Son Président est désigné par le Conseil Européen. Avec Lisbonne, nous l’avons vu, le candidat proposé (et non plus choisi) peut être désapprouvé par le Parlement. Il est donc difficilement imaginable que le Conseil envoie un candidat à la présidence de la Commission ne reflétant pas la couleur politique du Parlement acquise lors de l'élection.
Les Commissaires sont toujours auditionnés et approuvés, ou non, par le Parlement. Mais Lisbonne apporte un changement assez profond. Le Président de la Commission européenne peut « obliger » un Commissaire à démissionner. Il devient par là un véritable chef de Gouvernement.

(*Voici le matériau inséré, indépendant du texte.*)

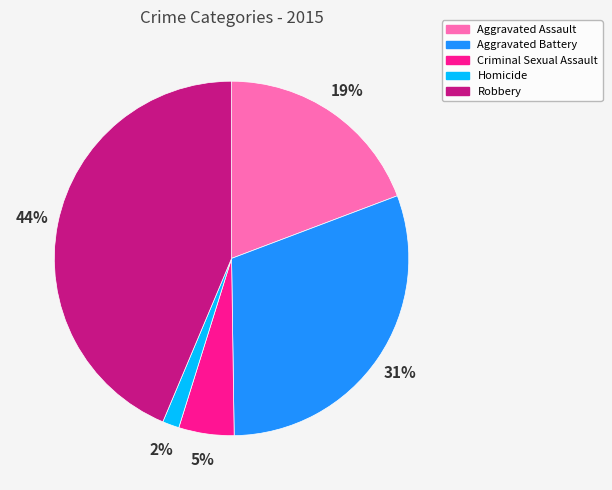

Which category has the smallest portion of the pie?

Homicide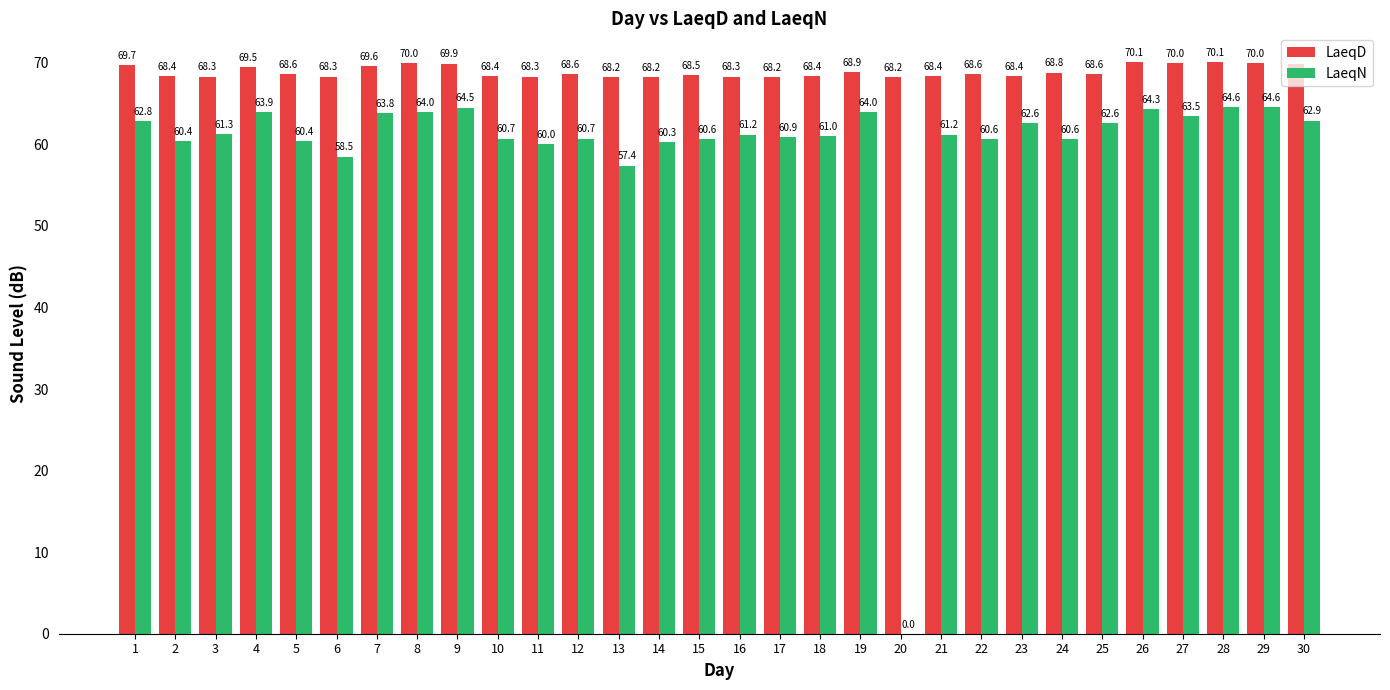

What is the sum of the LaeqD values at 22 and 16?

136.9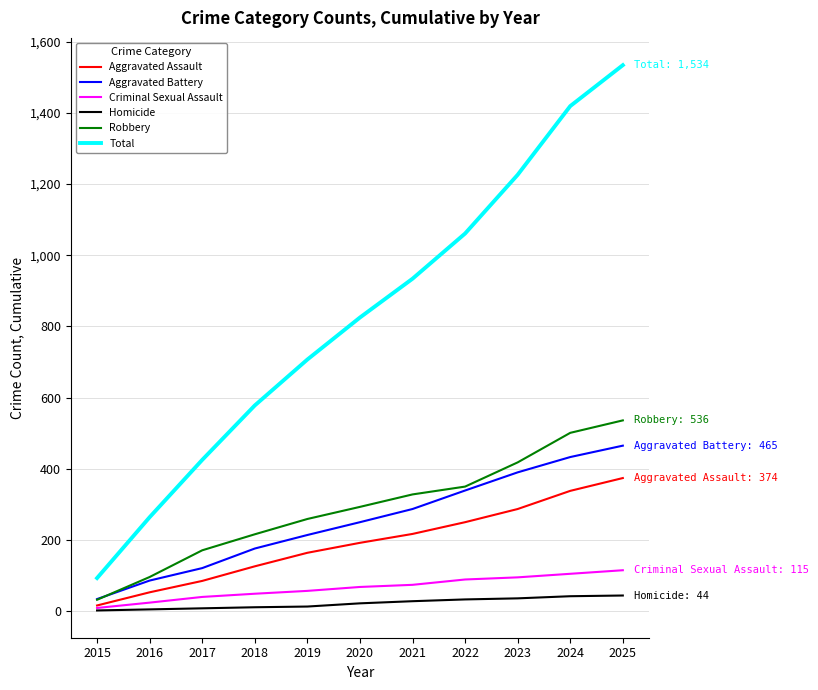

How many values in the Aggravated Battery series are below 250?

5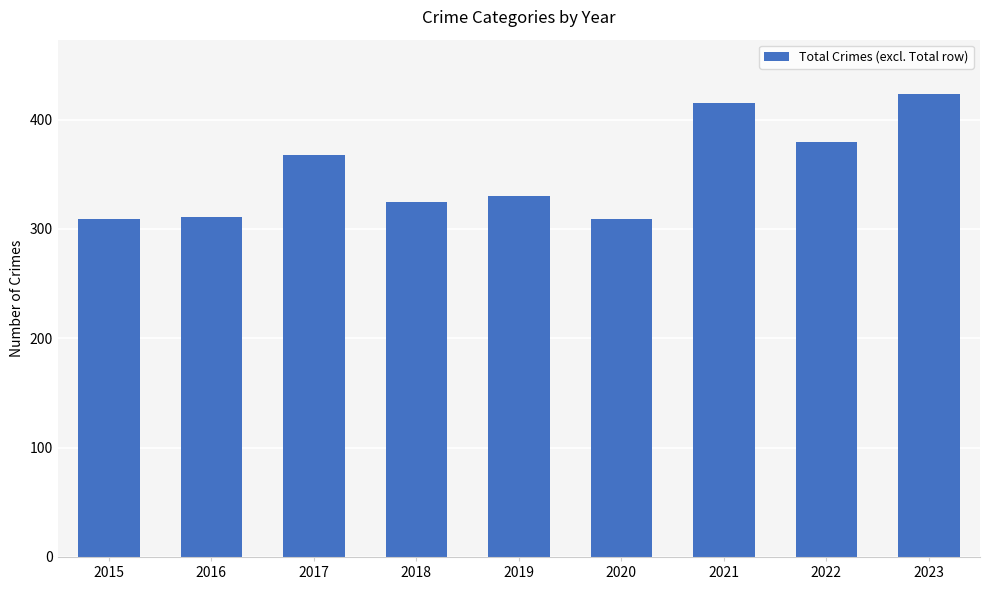

What is the difference between the maximum and second lowest values?

114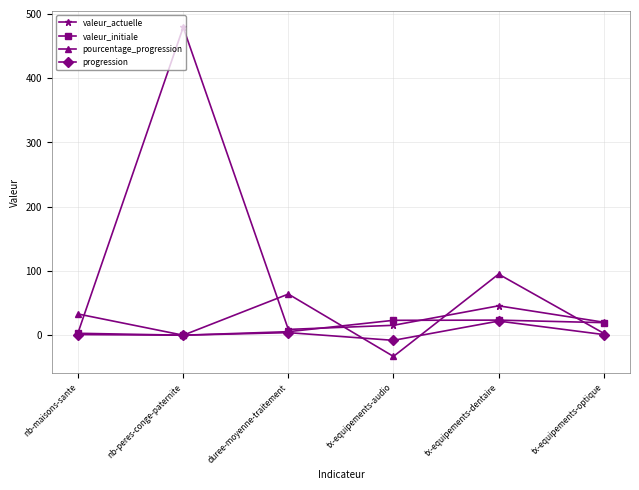

At which category does valeur_actuelle reach its first local peak?

nb-peres-conge-paternite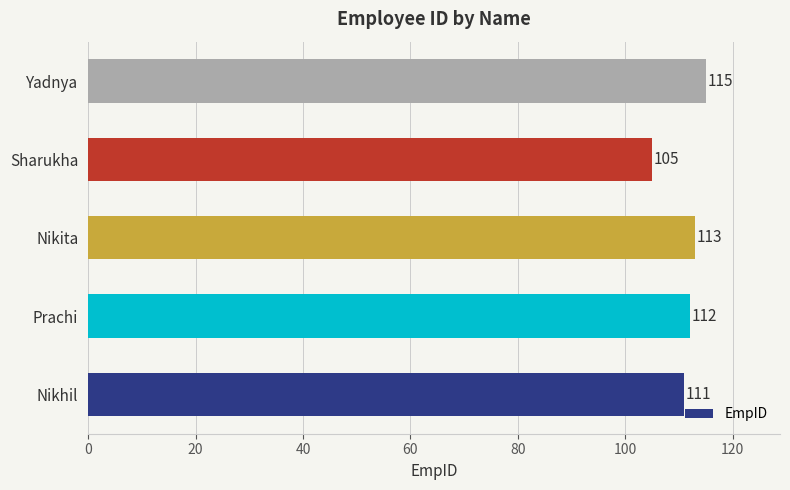

Reading bottom to top, transcribe all the data shown in this chart.

Nikhil=111	Prachi=112	Nikita=113	Sharukha=105	Yadnya=115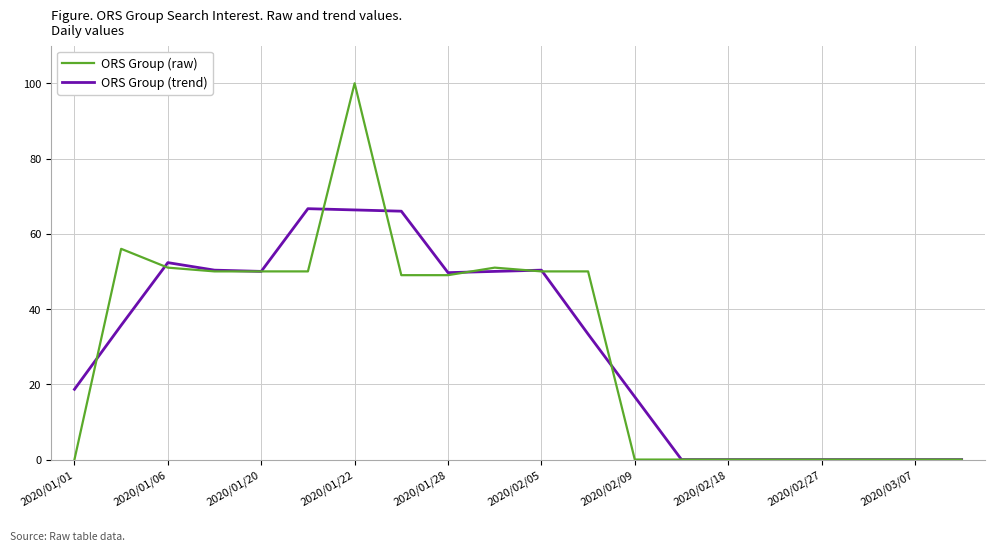

Which series has the widest spread of values?

ORS Group (raw)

Et c'est un Gouvernement européen très limité. La Commission ne peut se saisir que de prérogatives qui lui ont été conférées par un texte.
En guise de conclusion
Le traité de Lisbonne introduit des changements qui tendent à ce que l’Union s’engage plus à ressembler à un État qu’à une organisation internationale. Le Parlement européen (à deux chambres) se renforce et ressemble peu ou prou au Parlement français par exemple. Il existe un Conseil Européen qui fait office de présidence face à deux gouvernements : le Conseil des ministres (représentant les intérêts des États membres) et la Commission (intérêt de l’Union).
L'UE n’est pas un État au sens classique du terme (elle n’a pas de population ni de territoire propres, et n'a pas « la compétence de sa compétence »). Mais elle dispose d'un ensemble gouvernemental et d'un Parlement.
Si un prochain traité sépare fonction gouvernementale et législative du Conseil des ministres on avancera encore un peu plus vers un État. Un seul gouvernement serait la consécration suprême... et peut être l’avènement d’une nouvelle forme d'État.